Steve Alexson March 1, 2017 No Comments

We start 2017 with the continuation of the “Trump rally”.  Last night President Trump delivered his first speech to Congress.  The speech is being applauded on both sides of the aisle with the DJIA responding favorably by moving up over 200 points.  The DJIA is now over 21,000, and the S&P 500 is closing in on 2400, close to my long term price target.  We have seen the market make 13 new highs in February alone, including 12 new highs in a row.  For now, stocks continue their euphoric rise and in many cases appear to be getting ahead of themselves.  There is no question that stocks will outperform in the decades ahead, but I am still concerned about the next 12-18 months.  

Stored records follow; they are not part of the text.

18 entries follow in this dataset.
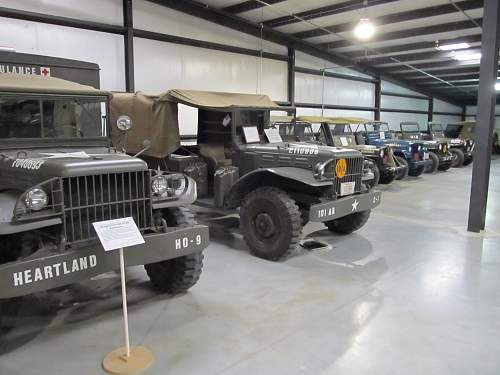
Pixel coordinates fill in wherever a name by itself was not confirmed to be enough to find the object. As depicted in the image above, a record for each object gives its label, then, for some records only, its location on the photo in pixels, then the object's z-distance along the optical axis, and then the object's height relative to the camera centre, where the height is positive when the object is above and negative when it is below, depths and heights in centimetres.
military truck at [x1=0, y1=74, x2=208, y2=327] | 254 -46
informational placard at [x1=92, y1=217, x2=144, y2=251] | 251 -63
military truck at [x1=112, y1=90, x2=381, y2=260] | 457 -47
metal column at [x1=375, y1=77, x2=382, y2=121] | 1809 +156
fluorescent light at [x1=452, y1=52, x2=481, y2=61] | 1431 +267
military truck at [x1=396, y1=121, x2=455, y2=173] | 1256 -56
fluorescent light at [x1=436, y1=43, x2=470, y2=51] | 1289 +271
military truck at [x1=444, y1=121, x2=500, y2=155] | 1716 +14
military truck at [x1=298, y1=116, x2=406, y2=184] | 965 -27
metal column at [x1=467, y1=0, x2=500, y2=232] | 548 +31
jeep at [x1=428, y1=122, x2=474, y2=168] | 1430 -41
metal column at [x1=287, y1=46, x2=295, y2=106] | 1347 +181
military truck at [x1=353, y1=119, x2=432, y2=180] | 1132 -38
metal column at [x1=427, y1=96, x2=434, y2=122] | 2255 +122
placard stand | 251 -87
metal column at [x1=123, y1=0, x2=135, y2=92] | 898 +185
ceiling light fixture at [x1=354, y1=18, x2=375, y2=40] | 866 +213
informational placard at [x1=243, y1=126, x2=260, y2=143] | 552 -4
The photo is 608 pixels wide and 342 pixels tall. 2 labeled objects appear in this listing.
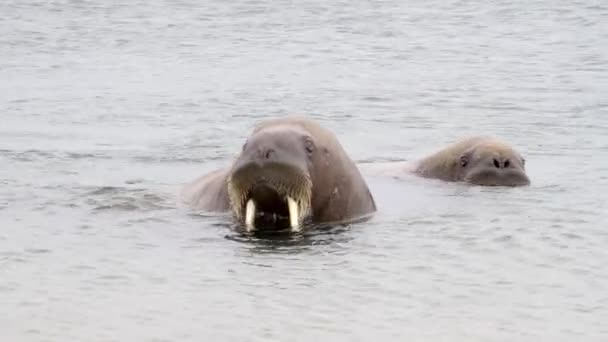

My market data and analytics are showing signs of exhaustion, with several of my indicators flashing sell signals.  If you recall last year, when sentiment was negative, my data was suggesting otherwise, which was why I continued buying good stocks.  That proved to be accurate and again I believe it to be accurate now.  I started this year with some market forecasts, namely healthcare outperforming, gold outperforming and a correction at some point in 2017.  For 2017, the healthcare sector is up close to 10%, gold is up close to 8% and the S&P 500 is up close to 7%. 

I have recently added some energy sector exposure.   I believe we are seeing a high probability set up for a move higher in this sector.  Fundamentally, after seeing earnings crash last year, many energy companies are seeing large upward revisions to their earnings forecasts.  Technically, there are several stocks in the energy sector that look very attractive.  I see global tensions continuing to increase in several of the world’s leading oil producing regions.